Reeves Faces Call to Reverse Her Manifesto Commitment

Reeves Faces Call to Reverse Her Manifesto Commitment

Labour’s Adviser Gives the Government a Strong Back‑Handed nudge on Taxes

Sir Jim O’Neill, a former Treasury minister, has persuaded Labour’s policy powerhouse Rachel Reeves to backtrack and keep the tax‑change plan all the way to the finish line. While the Chancellor had promised no hike on the usual suspects—income tax, VAT, corporation tax and National Insurance—the newly‑appointed adviser says the party simply can’t afford to raise any of them.

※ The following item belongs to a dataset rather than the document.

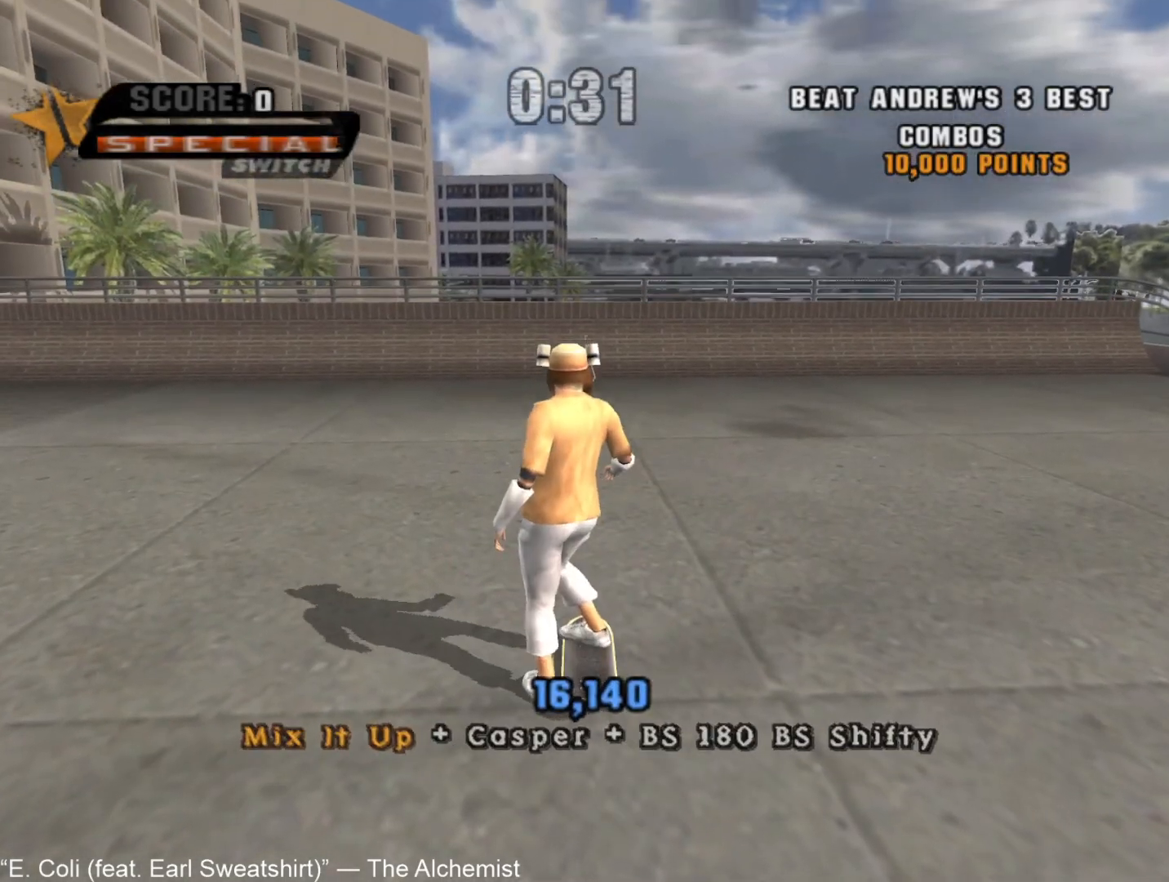
{"dt_ms": 500, "buttons": [], "left_stick": "center", "right_stick": "center", "button_events": []}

What the Adviser is Saying

“Without tweaking the big taxes, the Labour fiscal blueprint is dangling on a bunch of ambitious projects—Northern Powerhouse Rail, modular nuclear factories, & a host of other growth‑boosters.
We can’t expect to deliver all of that unless we cut back on the taxes and welfare that really fuel the economy.”

O’Neill also urged the party to stop fretting over Reform UK and instead focus on the long‑term potential that eight years from now brings.

Census‑like Numbers from the Latest Poll

  • Reform UK (N. Farage): 24.9 %
  • Labour (R. Reeves): 22.9 %
  • Conservative: 18.2 %

The figures sit smack in the middle of a shifting electoral landscape. O’Neill points out that Government must act with real‑time clarity, linking concrete priorities to the growth agenda and stopping the endless social‑media zig‑zag.

Key Takeaway from the Adviser’s Speech

Politics is a balancing act: we can’t ever deliver on all three—our fiscal rules, growth mission, and manifesto tax commitments.
So one or the other has to give.

Time to see how the Labour team revises their tax tenets and keeps the promise alive for working people—without the candidate‑tax upgrade revolt.